MATERIAL FOR THIS TASK =

-.-.-

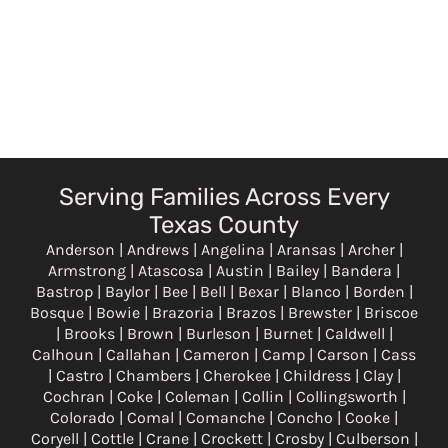
Serving Families Across Every
Texas County
Anderson | Andrews | Angelina | Aransas | Archer |
Armstrong | Atascosa | Austin | Bailey | Bandera |
Bastrop | Baylor | Bee | Bell | Bexar | Blanco | Borden |
Bosque | Bowie | Brazoria | Brazos | Brewster | Briscoe
| Brooks | Brown | Burleson | Burnet | Caldwell |
Calhoun | Callahan | Cameron | Camp | Carson | Cass
| Castro | Chambers | Cherokee | Childress | Clay |
Cochran | Coke | Coleman | Collin | Collingsworth |
Colorado | Comal | Comanche | Concho | Cooke |
Coryell | Cottle | Crane | Crockett | Crosby | Culberson |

-.-.-

EXERCISE OBJECTIVE = Render the text of the data, from its beginning through the line containing "Bosque | Bowie", as a JSON list of strings with one string per line. Omit blank lines and leave out the pictures.

PROBLEM SOLUTION =
[
  "Serving Families Across Every",
  "Texas County",
  "Anderson | Andrews | Angelina | Aransas | Archer |",
  "Armstrong | Atascosa | Austin | Bailey | Bandera |",
  "Bastrop | Baylor | Bee | Bell | Bexar | Blanco | Borden |",
  "Bosque | Bowie | Brazoria | Brazos | Brewster | Briscoe"
]